O Dia da Amazônia é celebrado neste dia 5 de setembro, mas diante de tantos ataques, aumento de queimadas e de desmatamento, o que de fato há para comemorar? Políticas ambientais responsáveis e conscientização seguem como desafios para o futuro da região.

O Portal Norte de Notícias conversou com alguns especialistas no assunto, que falaram sobre como veem a realidade atual e o que se pode esperar mais a frente.

O pesquisador titular do Instituto Nacional de Pesquisas da Amazônia (Inpa) e doutor pelo Departamento de Ecologia e Biologia Evolucionária da Universidade de Michigan (EUA), Philip Martin Fearnside, demonstra pessimismo diante da realidade.

“Estamos em um momento de extremo retrocesso na atuação do governo nessa área, com os órgãos ambientais sendo desmontados pelo executivo, e com o legislativo acelerando a tramitação e aprovando um enorme leque de projetos de lei danosos ao ambiente na Amazônia”, disse Philip.

Segundo ele, o que se pode celebrar é justamente o fato de que mais pessoas estão reconhecendo a gravidade dos problemas ambientais na Amazônia. Hoje, as pessoas estão mais preocupadas com a degradação desenfreada do meio ambiente.

Philip Martin alerta que o Pará provavelmente será novamente o Estado campeão em área desmatada, mas ele chama atenção para o Amazonas, que pode ser o campeão em termos da velocidade de aumento da taxa de desmatamento.

“O desmatamento no Amazonas é concentrado no sul do estado, em Apuí, Matupí, Lábrea e Boca do Acre. Esta geografia de desmatamento pode mudar no futuro devido aos planos para construção de estradas abrindo vastas áreas para a entrada de desmatadores, a BR-319 e as suas estradas laterais sendo as principais ameaças”.

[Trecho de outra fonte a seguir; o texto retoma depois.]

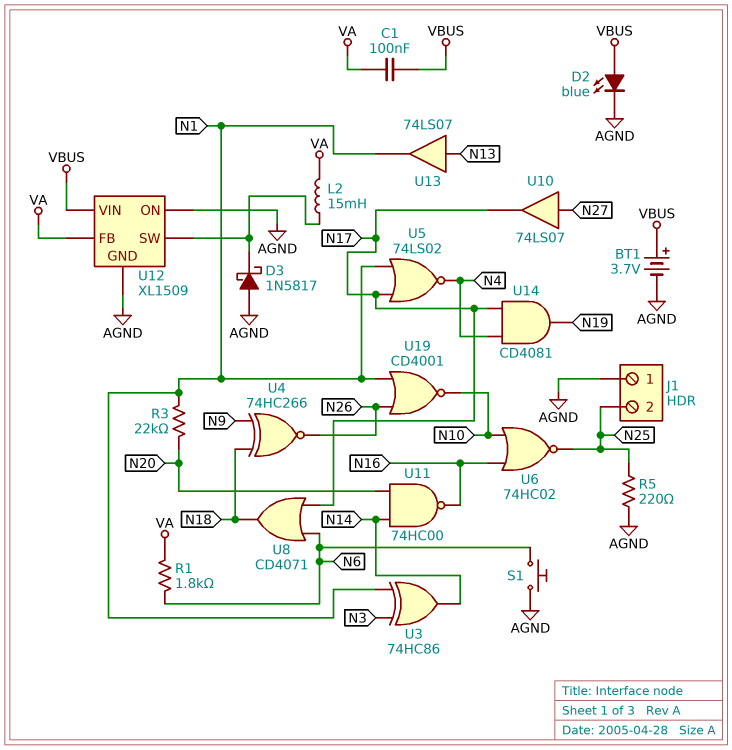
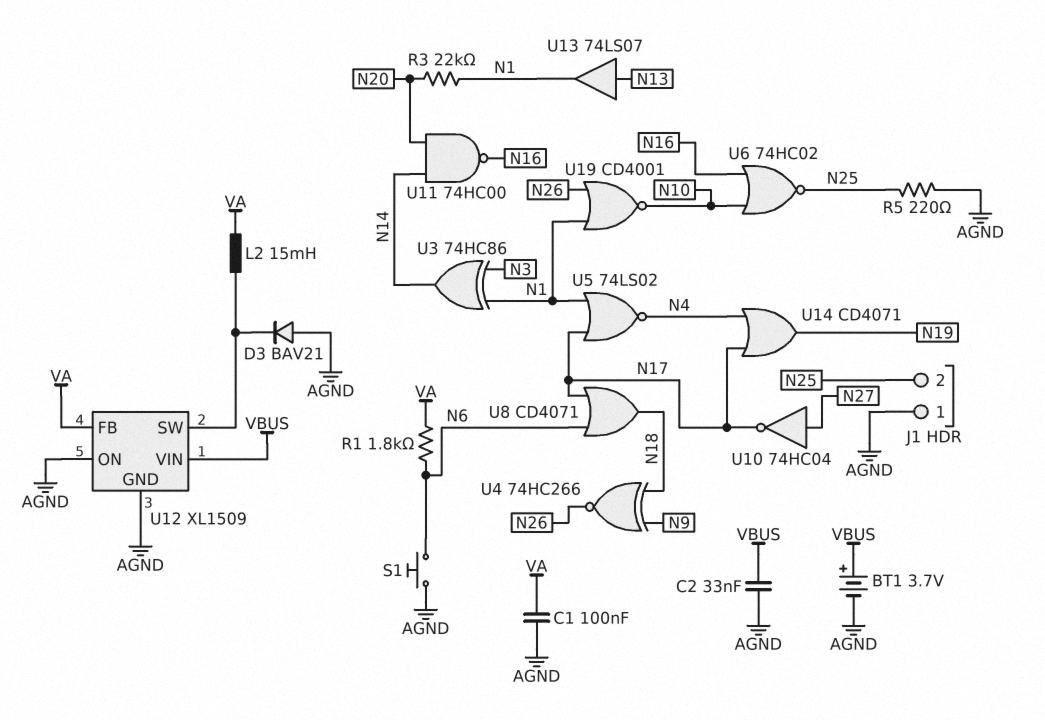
C1: 100nF (VA, VBUS) -> 100nF (AGND, VA)
C2: none -> 33nF (AGND, VBUS)
D2: LED blue (A VBUS, K AGND) -> none
D3: schottky 1N5817 (A AGND, K U12/SW) -> diode BAV21 (A AGND, K U12/SW)
U10: buffer 74LS07 (in N27, out N17) -> NOT 74HC04 (in N27, out N17)
U14: AND CD4081 (in N4, in N17, out N19) -> OR CD4071 (in N4, in N17, out N19)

Essas áreas citadas por Philip ganharam apoio através  de um Plano de Prevenção e Controle do Desmatamento e Queimadas do Amazonas (PPCDQ-AM), por parte do governo do Amazonas. Esse projeto também criou a Operação Tamoiotatá, que tem o objetivo de reduzir desmatamento e queimadas no Sul do Estado.

Ruim, mas vale comemorar

A gerente de Ciências do WWF-Brasil, Mariana Napolitano, cita que mesmo com os altos índices de desmatamento e de queimadas na Amazônia, ainda há motivos de comemoração.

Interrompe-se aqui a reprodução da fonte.